Consider the following: For a group $G$ with identity $e$, define $s: G \to \mathbb{N} \cup \{ \infty \}$ by $s(g) = \min \{ k \in \mathbb{N} : g^{k} = e \}$, where $ \min \emptyset = \infty$. Moreover, let $\Theta(G) = \sup \{ s(g) : g \in G \}$. Refer to $G$ as bounded if there exists $N \in \mathbb{N}$ such that $g^{N} = e$ for all $g \in G$.
We see that $G$ is bounded iff $\Theta(G) < \infty$. If $\Theta(G) $ is finite, then $g^{\Theta(G) !} = e$; if $\Theta(G) = \infty$, then for every $N$ there exists $g \in G$ for which $s(g) > N$, so $g^{N} \neq e$.
Moreover, any group of order $n$ is bounded. To see this, the claim is made that $s(g) \leq n$ for all $g \in G$. To see this, consider the set $ \{ g, g^{2}, \ldots, g^{n + 1} \}$. By pigeonhole, there exist $1 \leq i < j \leq n + 1$ such that $g^{i} = g^{j}$, so $g^{j - i} = e$; then $s(g) \leq j - i \leq n$. Thus $\Theta(G) \leq n$.

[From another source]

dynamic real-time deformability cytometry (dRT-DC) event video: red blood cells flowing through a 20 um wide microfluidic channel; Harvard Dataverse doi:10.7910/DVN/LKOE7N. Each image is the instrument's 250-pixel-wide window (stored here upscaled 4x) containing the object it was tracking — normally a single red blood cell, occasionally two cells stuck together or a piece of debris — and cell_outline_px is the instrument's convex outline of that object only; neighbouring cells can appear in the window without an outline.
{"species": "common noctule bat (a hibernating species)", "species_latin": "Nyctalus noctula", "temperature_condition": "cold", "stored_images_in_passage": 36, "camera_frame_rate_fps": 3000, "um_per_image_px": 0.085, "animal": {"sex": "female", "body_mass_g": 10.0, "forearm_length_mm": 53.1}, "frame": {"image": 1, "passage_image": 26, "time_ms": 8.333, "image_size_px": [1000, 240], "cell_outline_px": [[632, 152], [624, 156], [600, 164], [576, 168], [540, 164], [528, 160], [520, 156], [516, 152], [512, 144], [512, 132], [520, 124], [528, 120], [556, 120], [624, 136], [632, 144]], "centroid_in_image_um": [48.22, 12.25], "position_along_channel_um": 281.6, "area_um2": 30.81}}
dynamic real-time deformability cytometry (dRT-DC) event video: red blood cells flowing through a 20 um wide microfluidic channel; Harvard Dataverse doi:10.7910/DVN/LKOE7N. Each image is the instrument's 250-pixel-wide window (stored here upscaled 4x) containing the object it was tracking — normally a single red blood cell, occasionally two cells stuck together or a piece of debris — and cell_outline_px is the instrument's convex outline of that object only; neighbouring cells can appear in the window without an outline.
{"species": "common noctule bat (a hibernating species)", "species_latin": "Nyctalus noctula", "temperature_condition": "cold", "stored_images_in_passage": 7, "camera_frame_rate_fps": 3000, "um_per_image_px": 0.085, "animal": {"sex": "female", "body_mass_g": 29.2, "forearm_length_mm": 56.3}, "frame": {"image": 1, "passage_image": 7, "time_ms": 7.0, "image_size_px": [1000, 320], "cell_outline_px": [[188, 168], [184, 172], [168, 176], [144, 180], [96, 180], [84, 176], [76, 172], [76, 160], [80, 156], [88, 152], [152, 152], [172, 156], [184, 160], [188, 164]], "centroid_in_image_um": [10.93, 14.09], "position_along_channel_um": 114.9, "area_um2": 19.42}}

Initially, I conjectured that a set was bounded off it was finite, considering the multiplicative group $\{ e^{iq} : q \in \mathbb{Q} \}$, where $s(g)$ is always finite, but unbounded. Then I dismissed this considering $G = \mathbb{Z}_{2}^{I}$, where $I$ is an infinite indexing set and $\Theta(G) = 2$. I revised this to the claim that a group $G$ is bounded if and if it can be written as a product $G = \prod_{i \in I} H_{i}$ of finite groups for some index set $I$, where $\sup \{ \# H_{i} : i \in I \} < \infty$. I believe I know how to show any factoring of $G$ into finite groups would satisfy this, but I can't show that every bounded group is factorable into finite groups, i.e. can't show there doesn't exist a bounded group which cannot be expressed as a product of finite groups.
Is this correct? If so, how might I show it? If not, is there a counterexample? Thanks.
The Tarski monster group has elements all of finite order $p$ for some large prime, but since it is simple it cannot be written as a direct product of groups.